▶ _WORK ORDER_
Extend the passage on radix-partitioned hash joins and per-thread heaps, picking up right after its final sentence.

▶ _SELECTED TEXT_
Radix-Partitioned Hash Join
Hash joins use adaptive radix partitioning to ensure each partition's hash table fits in L2 cache. The number of radix bits adapts between RAY_JOIN_MIN_RADIX (2, producing 4 partitions) and RAY_JOIN_MAX_RADIX (14, producing 16K partitions) based on input size, targeting a per-partition working set of RAY_JOIN_L2_TARGET (256 KB).
The join pipeline:
- Partition — Radix-partition both inputs by hash key bits
- Build — Build per-partition hash tables (each fits in L2)
- Probe — Probe partitions in parallel across worker threads
Per-Thread Heaps
Each worker thread has its own heap (heap_id in the ray_t header). Vectors allocated during parallel execution are tagged with their owning heap. Cross-heap frees are deferred to a lock-free LIFO and reclaimed when the owning heap flushes. See Memory Model for details.

▶ _RECORDED INFORMATION_
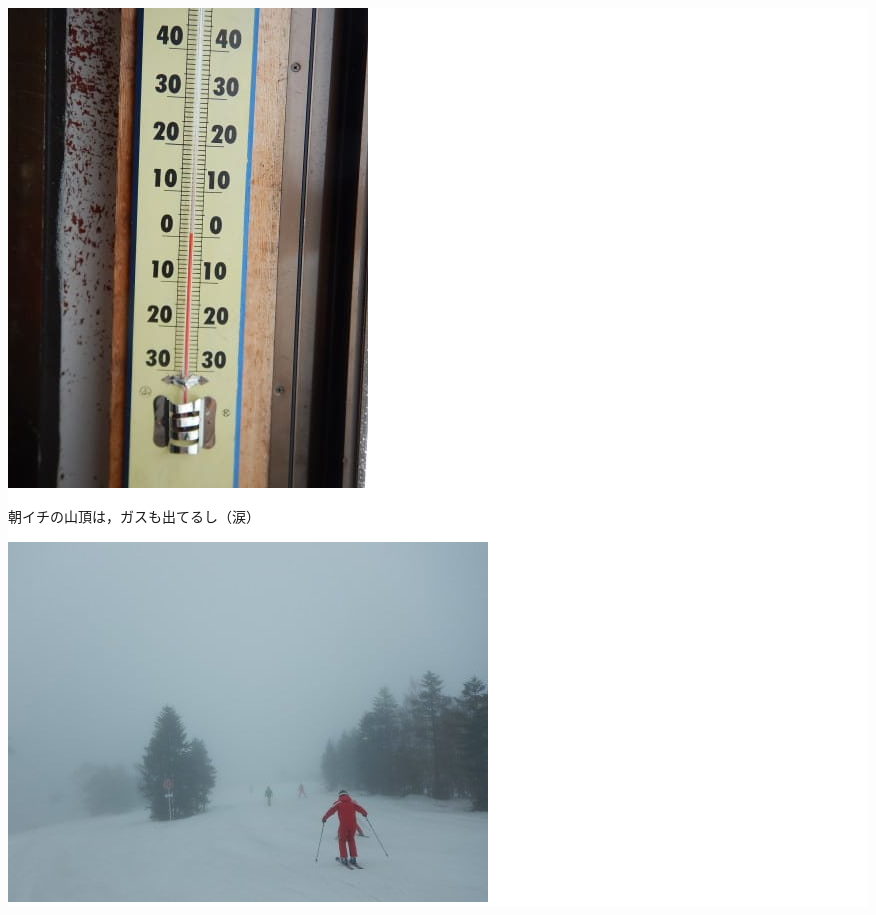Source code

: ![d245587977abc683954a79311dfc9183.jpg](images/d245587977abc683954a79311dfc9183.jpg)




朝イチの山頂は，ガスも出てるし（涙）




![a11778d3a580670bbf95a059a03af051.jpg](images/a11778d3a580670bbf95a059a03af051.jpg)
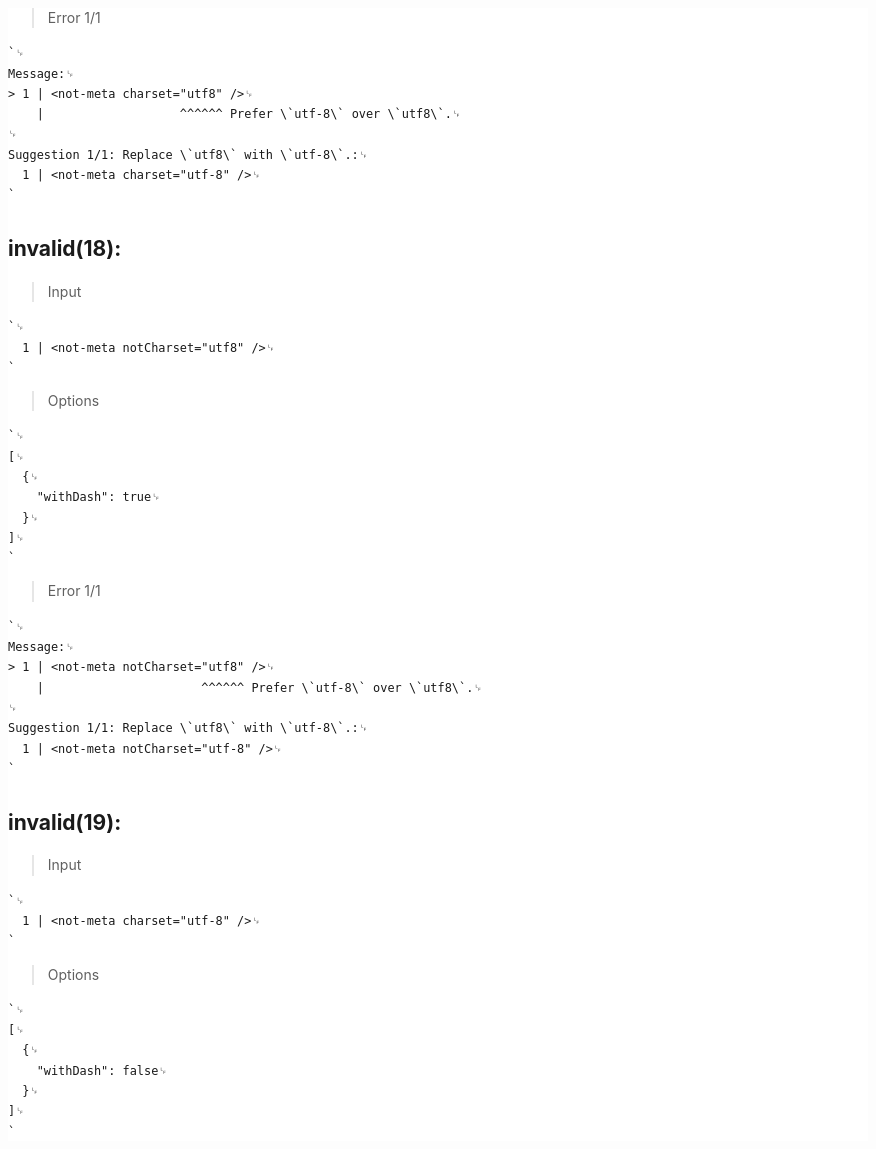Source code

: > Error 1/1

    `␊
    Message:␊
    > 1 | <not-meta charset="utf8" />␊
        |                   ^^^^^^ Prefer \`utf-8\` over \`utf8\`.␊
    ␊
    Suggestion 1/1: Replace \`utf8\` with \`utf-8\`.:␊
      1 | <not-meta charset="utf-8" />␊
    `

## invalid(18): <not-meta notCharset="utf8" />

> Input

    `␊
      1 | <not-meta notCharset="utf8" />␊
    `

> Options

    `␊
    [␊
      {␊
        "withDash": true␊
      }␊
    ]␊
    `

> Error 1/1

    `␊
    Message:␊
    > 1 | <not-meta notCharset="utf8" />␊
        |                      ^^^^^^ Prefer \`utf-8\` over \`utf8\`.␊
    ␊
    Suggestion 1/1: Replace \`utf8\` with \`utf-8\`.:␊
      1 | <not-meta notCharset="utf-8" />␊
    `

## invalid(19): <not-meta charset="utf-8" />

> Input

    `␊
      1 | <not-meta charset="utf-8" />␊
    `

> Options

    `␊
    [␊
      {␊
        "withDash": false␊
      }␊
    ]␊
    `

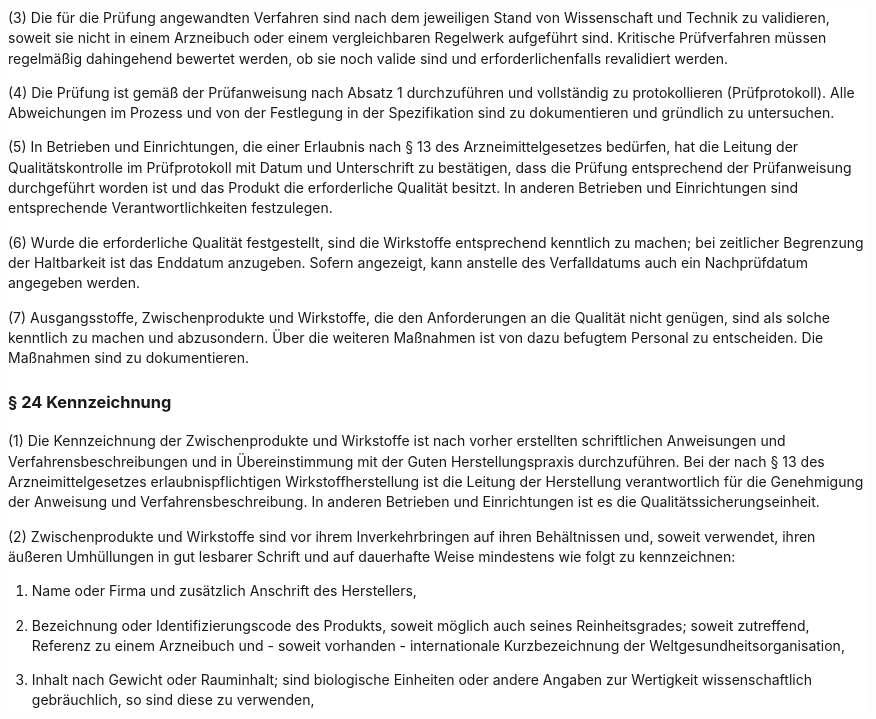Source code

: (3) Die für die Prüfung angewandten Verfahren sind nach dem jeweiligen
Stand von Wissenschaft und Technik zu validieren, soweit sie nicht in
einem Arzneibuch oder einem vergleichbaren Regelwerk aufgeführt sind.
Kritische Prüfverfahren müssen regelmäßig dahingehend bewertet werden,
ob sie noch valide sind und erforderlichenfalls revalidiert werden.

(4) Die Prüfung ist gemäß der Prüfanweisung nach Absatz 1
durchzuführen und vollständig zu protokollieren (Prüfprotokoll). Alle
Abweichungen im Prozess und von der Festlegung in der Spezifikation
sind zu dokumentieren und gründlich zu untersuchen.

(5) In Betrieben und Einrichtungen, die einer Erlaubnis nach § 13 des
Arzneimittelgesetzes bedürfen, hat die Leitung der Qualitätskontrolle
im Prüfprotokoll mit Datum und Unterschrift zu bestätigen, dass die
Prüfung entsprechend der Prüfanweisung durchgeführt worden ist und das
Produkt die erforderliche Qualität besitzt. In anderen Betrieben und
Einrichtungen sind entsprechende Verantwortlichkeiten festzulegen.

(6) Wurde die erforderliche Qualität festgestellt, sind die Wirkstoffe
entsprechend kenntlich zu machen; bei zeitlicher Begrenzung der
Haltbarkeit ist das Enddatum anzugeben. Sofern angezeigt, kann
anstelle des Verfalldatums auch ein Nachprüfdatum angegeben werden.

(7) Ausgangsstoffe, Zwischenprodukte und Wirkstoffe, die den
Anforderungen an die Qualität nicht genügen, sind als solche kenntlich
zu machen und abzusondern. Über die weiteren Maßnahmen ist von dazu
befugtem Personal zu entscheiden. Die Maßnahmen sind zu dokumentieren.


### § 24 Kennzeichnung

(1) Die Kennzeichnung der Zwischenprodukte und Wirkstoffe ist nach
vorher erstellten schriftlichen Anweisungen und
Verfahrensbeschreibungen und in Übereinstimmung mit der Guten
Herstellungspraxis durchzuführen. Bei der nach § 13 des
Arzneimittelgesetzes erlaubnispflichtigen Wirkstoffherstellung ist die
Leitung der Herstellung verantwortlich für die Genehmigung der
Anweisung und Verfahrensbeschreibung. In anderen Betrieben und
Einrichtungen ist es die Qualitätssicherungseinheit.

(2) Zwischenprodukte und Wirkstoffe sind vor ihrem Inverkehrbringen
auf ihren Behältnissen und, soweit verwendet, ihren äußeren
Umhüllungen in gut lesbarer Schrift und auf dauerhafte Weise
mindestens wie folgt zu kennzeichnen:

1.  Name oder Firma und zusätzlich Anschrift des Herstellers,


2.  Bezeichnung oder Identifizierungscode des Produkts, soweit möglich
    auch seines Reinheitsgrades; soweit zutreffend, Referenz zu einem
    Arzneibuch und - soweit vorhanden - internationale Kurzbezeichnung der
    Weltgesundheitsorganisation,


3.  Inhalt nach Gewicht oder Rauminhalt; sind biologische Einheiten oder
    andere Angaben zur Wertigkeit wissenschaftlich gebräuchlich, so sind
    diese zu verwenden,
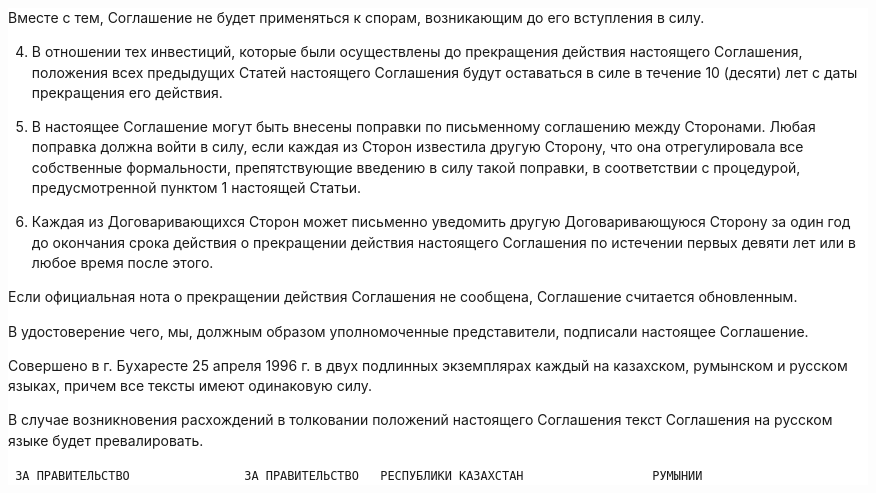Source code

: Вместе с тем, Соглашение не будет применяться к спорам, возникающим до его вступления в силу.

4. В отношении тех инвестиций, которые были осуществлены до прекращения действия настоящего Соглашения, положения всех предыдущих Статей настоящего Соглашения будут оставаться в силе в течение 10 (десяти) лет с даты прекращения его действия.

5. В настоящее Соглашение могут быть внесены поправки по письменному соглашению между Сторонами. Любая поправка должна войти в силу, если каждая из Сторон известила другую Сторону, что она отрегулировала все собственные формальности, препятствующие введению в силу такой поправки, в соответствии с процедурой, предусмотренной пунктом 1 настоящей Статьи.

6. Каждая из Договаривающихся Сторон может письменно уведомить другую Договаривающуюся Сторону за один год до окончания срока действия о прекращении действия настоящего Соглашения по истечении первых девяти лет или в любое время после этого.

Если официальная нота о прекращении действия Соглашения не сообщена, Соглашение считается обновленным.

В удостоверение чего, мы, должным образом уполномоченные представители, подписали настоящее Соглашение.

Совершено в г. Бухаресте 25 апреля 1996 г. в двух подлинных экземплярах каждый на казахском, румынском и русском языках, причем все тексты имеют одинаковую силу.

В случае возникновения расхождений в толковании положений настоящего Соглашения текст Соглашения на русском языке будет превалировать.

     ЗА ПРАВИТЕЛЬСТВО                ЗА ПРАВИТЕЛЬСТВО   РЕСПУБЛИКИ КАЗАХСТАН                  РУМЫНИИ

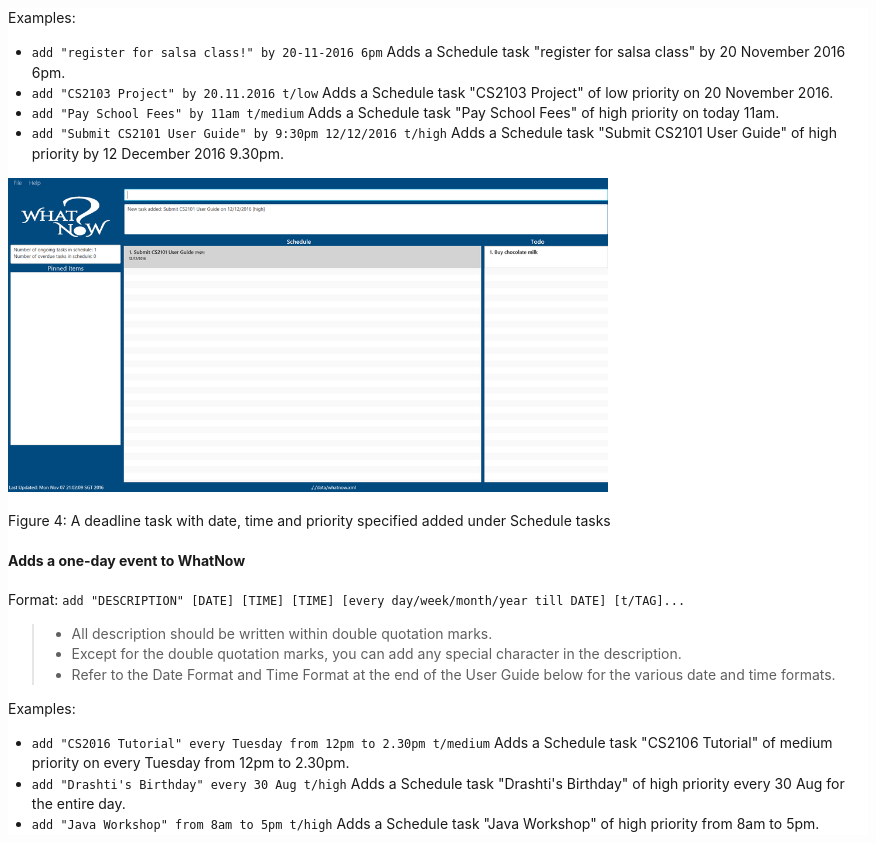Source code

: Examples:
* `add "register for salsa class!" by 20-11-2016 6pm`
Adds a Schedule task "register for salsa class" by 20 November 2016 6pm.
* `add "CS2103 Project" by 20.11.2016 t/low`
Adds a Schedule task "CS2103 Project" of low priority on 20 November 2016.
* `add "Pay School Fees" by 11am t/medium`
Adds a Schedule task "Pay School Fees" of high priority on today 11am.
* `add "Submit CS2101 User Guide" by 9:30pm 12/12/2016 t/high`
Adds a Schedule task "Submit CS2101 User Guide" of high priority by 12 December 2016 9.30pm.

<p align="center">

<img src="images/UI_Actual_Final/addDeadline.PNG" width="600"><br>

Figure 4: A deadline task with date, time and priority specified added under Schedule tasks

</p>


#### Adds a one-day event to WhatNow
Format: `add "DESCRIPTION" [DATE] [TIME] [TIME] [every day/week/month/year till DATE] [t/TAG]...`
> * All description should be written within double quotation marks.
> * Except for the double quotation marks, you can add any special character in the description.
> * Refer to the Date Format and Time Format at the end of the User Guide below for the various date and time formats.

Examples:
* `add "CS2016 Tutorial" every Tuesday from 12pm to 2.30pm t/medium`
Adds a Schedule task "CS2106 Tutorial" of medium priority on every Tuesday from 12pm to 2.30pm.
* `add "Drashti's Birthday" every 30 Aug t/high`
Adds a Schedule task "Drashti's Birthday" of high priority every 30 Aug for the entire day.
* `add "Java Workshop" from 8am to 5pm t/high`
Adds a Schedule task "Java Workshop" of high priority from 8am to 5pm.
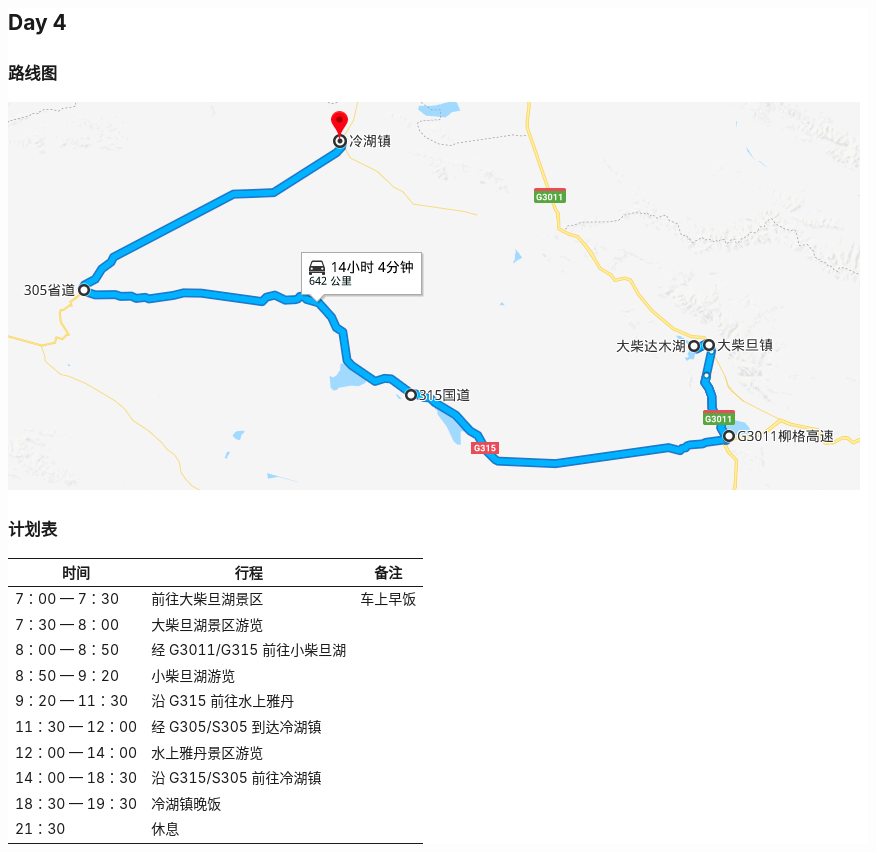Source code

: ## Day 4



### 路线图

![4](pictures/Day4.png)



### 计划表

| 时间            | 行程                  | 备注   |
| ------------- | ------------------- | ---- |
| 7：00 — 7：30   | 前往大柴旦湖景区            | 车上早饭 |
| 7：30 — 8：00   | 大柴旦湖景区游览            |      |
| 8：00 — 8：50   | 经 G3011/G315 前往小柴旦湖 |      |
| 8：50 — 9：20   | 小柴旦湖游览              |      |
| 9：20 — 11：30  | 沿 G315 前往水上雅丹       |      |
| 11：30 — 12：00 | 经 G305/S305 到达冷湖镇   |      |
| 12：00 — 14：00 | 水上雅丹景区游览            |      |
| 14：00 — 18：30 | 沿 G315/S305 前往冷湖镇   |      |
| 18：30 — 19：30 | 冷湖镇晚饭               |      |
| 21：30         | 休息                  |      |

▶ _ANSWER TO THIS EXERCISE_
Full Pipeline Example
A complete example showing all three phases for a filtered aggregation query:
/* Table: trades with columns price (F64), qty (I64), sym (SYM) */
ray_graph_t* g = ray_graph_new(trades);
/* Phase 1: Build DAG */
ray_op_t* price = ray_scan(g, "price");
ray_op_t* qty = ray_scan(g, "qty");
ray_op_t* sym = ray_scan(g, "sym");
/* Compute notional = price * qty */
ray_op_t* notional = ray_mul(g, price, qty);
/* Filter: price > 50.0 */
ray_op_t* pred = ray_gt(g, price, ray_const_f64(g, 50.0));
ray_op_t* filt = ray_filter(g, notional, pred);
/* Group by sym, sum notional */
ray_op_t* keys[] = {sym};
uint16_t agg_ops[] = {OP_SUM};
ray_op_t* agg_ins[] = {filt};
ray_op_t* grouped = ray_group(g, keys, 1, agg_ops, agg_ins, 1);
/* Phase 2+3: Optimize and execute */
ray_t* result = ray_execute(g, grouped);
/*
* What the optimizer does:
* 1. Type inference: price=F64, qty=I64, notional=F64, pred=BOOL
* 2. Constant folding: const 50.0 stays (already constant)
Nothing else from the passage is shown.